Having grown up in West Hobart, Rebecca, like so many Tasmanians, moved away in search of work and opportunit­y, settling in Melbourne where she worked as a landscape gardener and started a family. She returned to Hobart a decade ago to pursue her passion for textiles, initially opening a shop in Battery Point before relocating to Oatlands three years ago.

“Oatlands has always been my favourite country town,” Rebecca says. “I had to get used to spending more time alone, but I’ve made peace with that and now I love it.”

Her home has plenty to keep her busy, though she’s in no rush to renovate. Beyond her studio, the lounge room is filled with Edwardian-era tub chairs draped in her own plush felted fleeces, which provide warmth to the dimly lit room. Antique bowls full of artefacts uncovered in the garden – chipped crockery and glass, pegs, nails and so on – are a fascinatin­g reminder of the house’s history.

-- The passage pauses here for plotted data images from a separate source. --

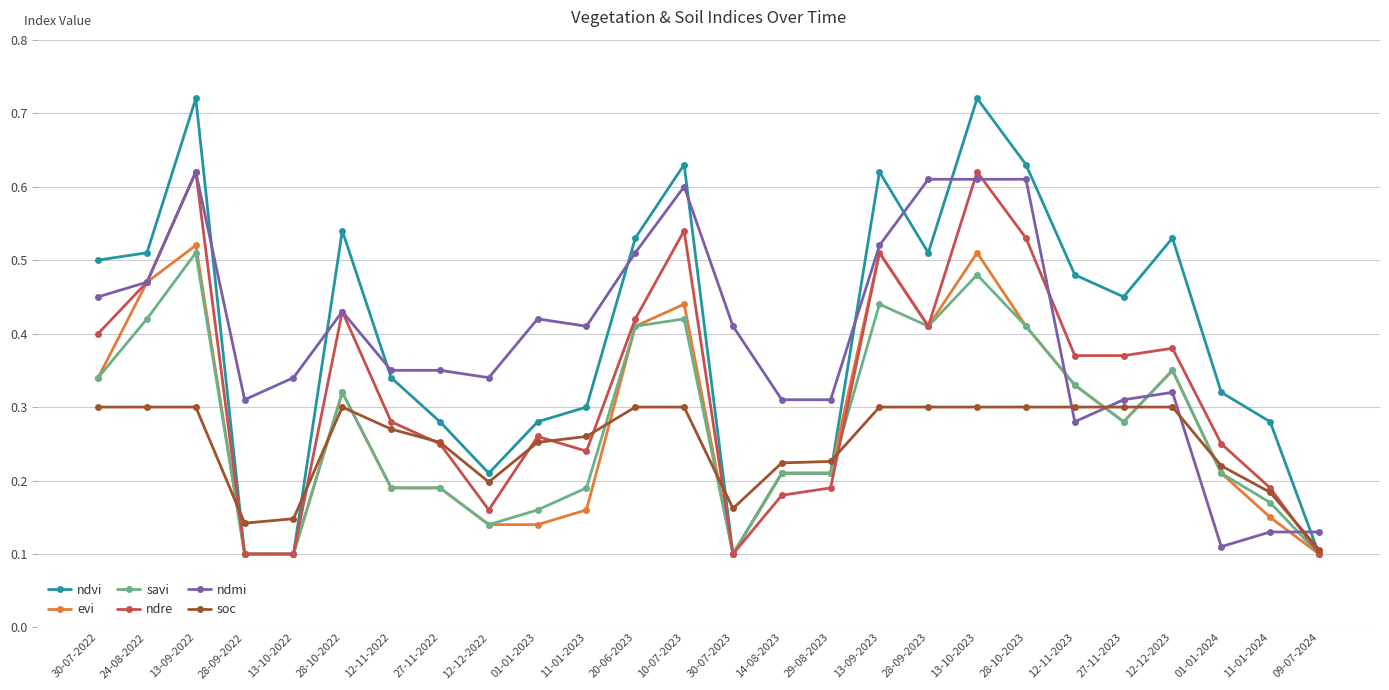

The value of evi at 24-08-2022 is 0.7. True or false?

False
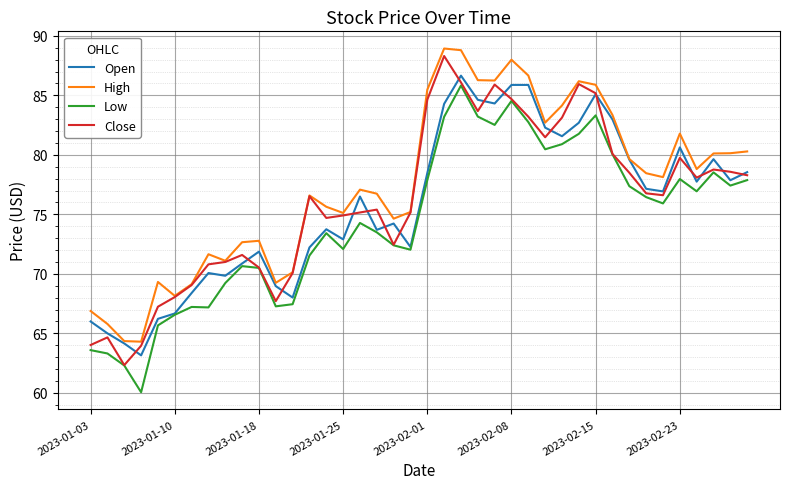

What is the difference between the maximum and minimum values in the High series?

24.6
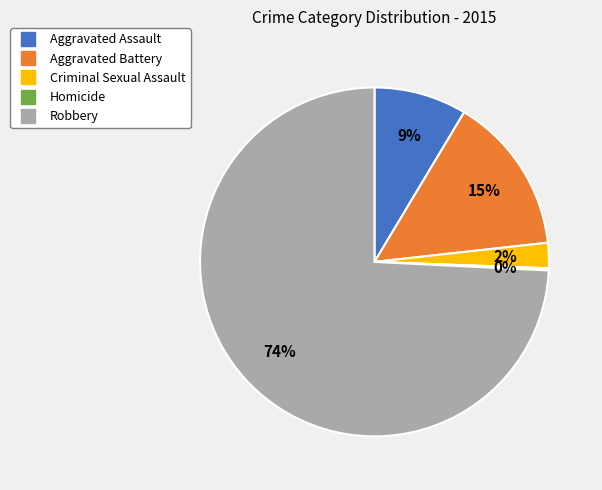

To the nearest percent, what percentage of the pie is Aggravated Battery?

15%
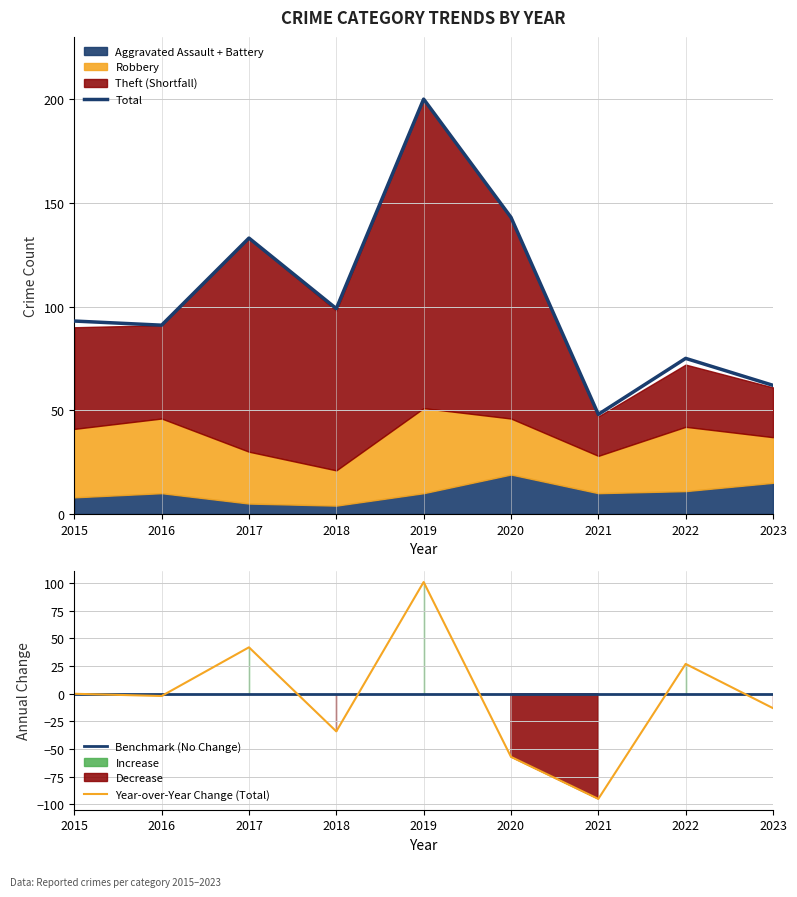

At how many categories does at least one series exceed 140?

2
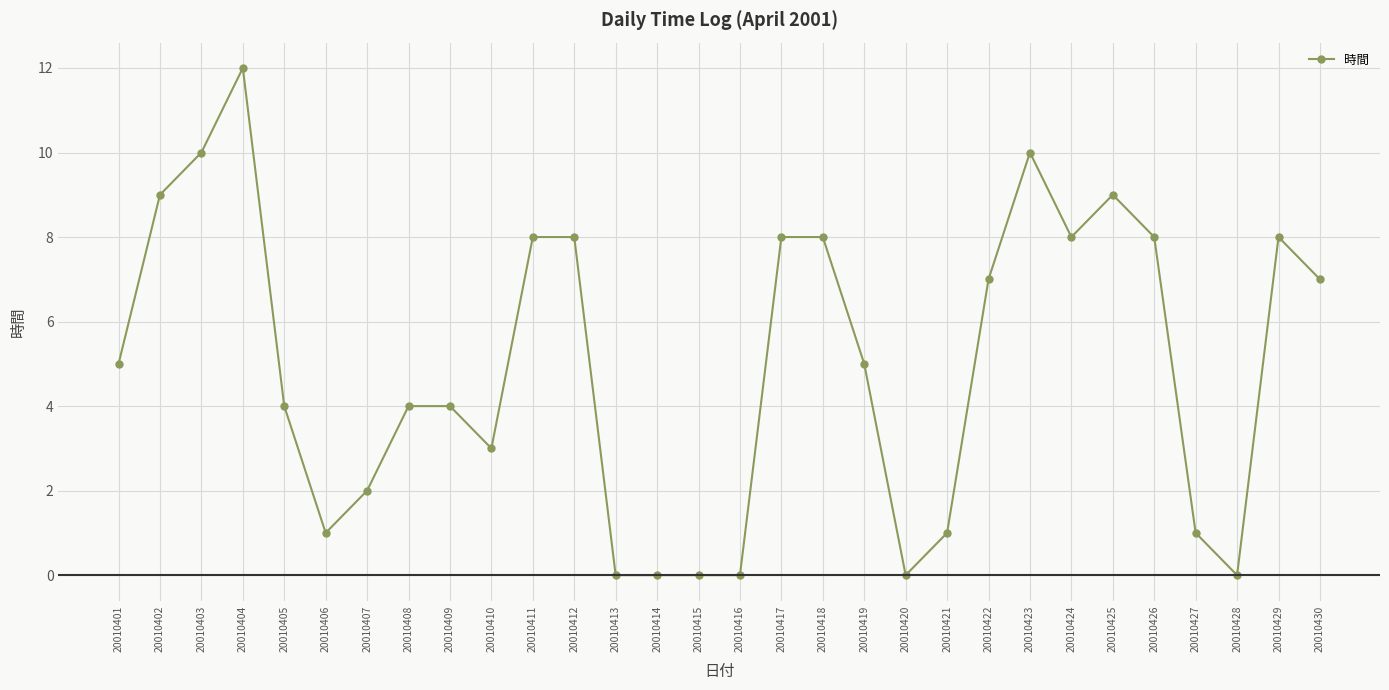

What is the greatest value displayed?

12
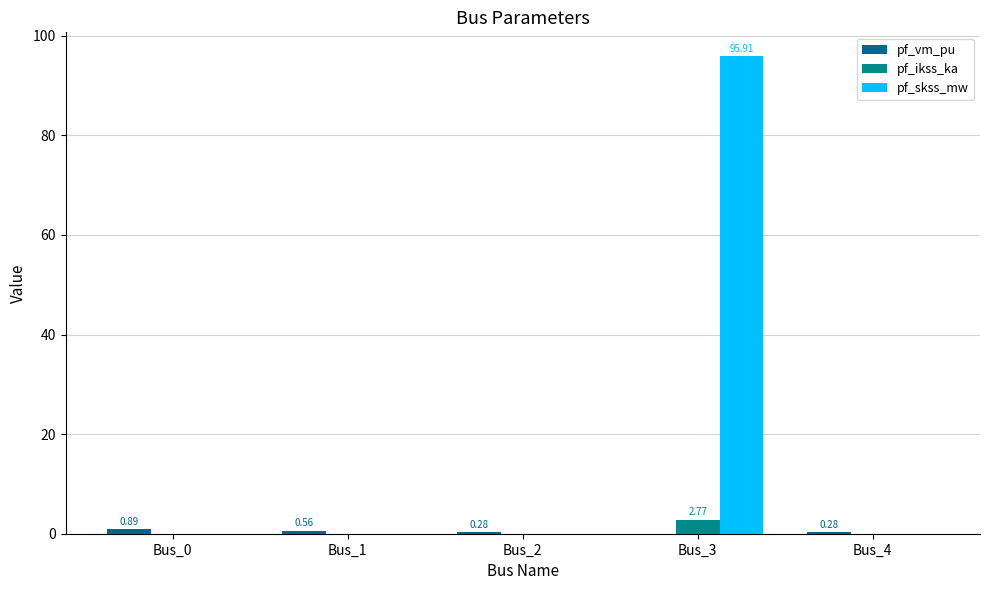

How many groups of bars are there?

5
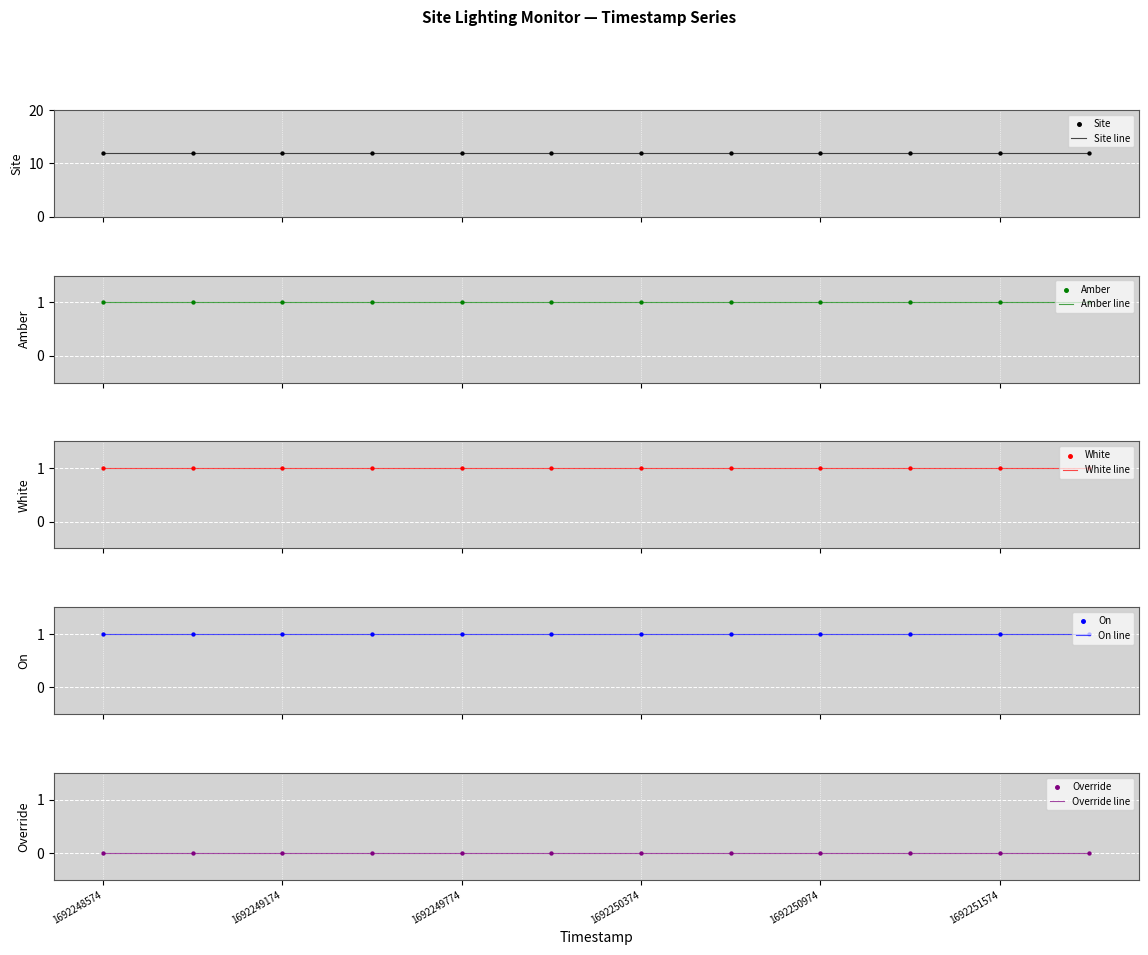

Which series has the widest spread of Y values?

Site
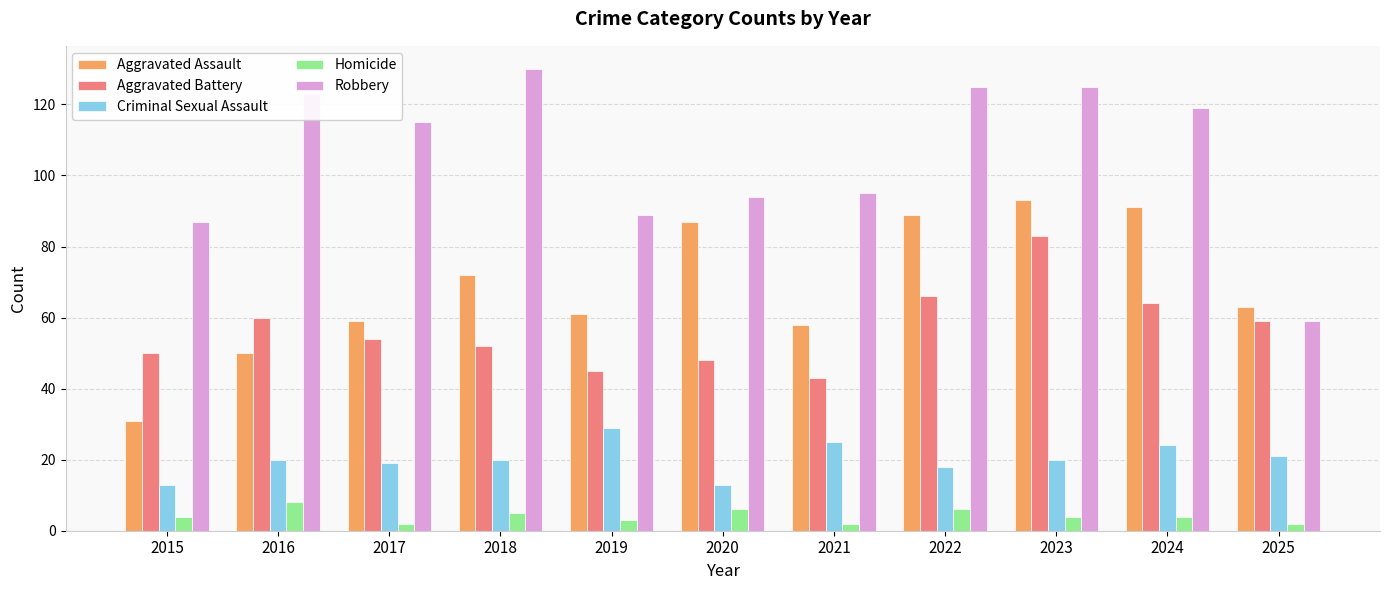

Reading left to right, extract all data points from this chart.

Aggravated Assault: 2015=31	2016=50	2017=59	2018=72	2019=61	2020=87	2021=58	2022=89	2023=93	2024=91	2025=63
Aggravated Battery: 2015=50	2016=60	2017=54	2018=52	2019=45	2020=48	2021=43	2022=66	2023=83	2024=64	2025=59
Criminal Sexual Assault: 2015=13	2016=20	2017=19	2018=20	2019=29	2020=13	2021=25	2022=18	2023=20	2024=24	2025=21
Homicide: 2015=4	2016=8	2017=2	2018=5	2019=3	2020=6	2021=2	2022=6	2023=4	2024=4	2025=2
Robbery: 2015=87	2016=123	2017=115	2018=130	2019=89	2020=94	2021=95	2022=125	2023=125	2024=119	2025=59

“I’m keeping them all together because they belong to the house. And I’ll leave them behind for the next owners,” she says. “I’ve also got the original plans and some old photograph­s, which I’ll frame for the hallway. I want the next owners to know its history, too.”

A glass case of curios – featuring a white peacock’s feathers, snake skins, rare rocks and shells, coins, teeth, handmade nails and so much more – completes the scene.

The lounge, however, wasn’t always a lounge. “Because I took the front rooms for a studio, I had to really think about how I would use the rest of the house,” Rebecca says. “Previous occupants used this room as a dining room, but it’s a lounge room for me. The fire pumps out a lot of heat, but look, no mantelpiec­e. Local hearsay has it that the commandant thought it a bit too grand, so it was removed to the courthouse. I’m looking forward to following that one up.”

The dim lighting is a better fit for a lounge than a dining room, and so renovation­s aren’t necessary to introduce light to the space.

“My ethos is that you need to live in a place for a few years before you change things,” Rebecca explains.

A new kitchen that sits lightly in its surrounds is the biggest interventi­on Rebecca has made so far. “Kitchens, as we know them, didn’t exist in the 1820s,” she says.

To overcome this she opted for a contempora­ry kitchen that can be easily removed, leaving the sandstone heritage untouched. She’s also retained the kitchen’s unusual double entry as well as a convenient indoor firewood room. “This is a favourite room in the house. I don’t need to keep a big woodpile outside, and better yet I don’t need to go outside in winter” she laughs.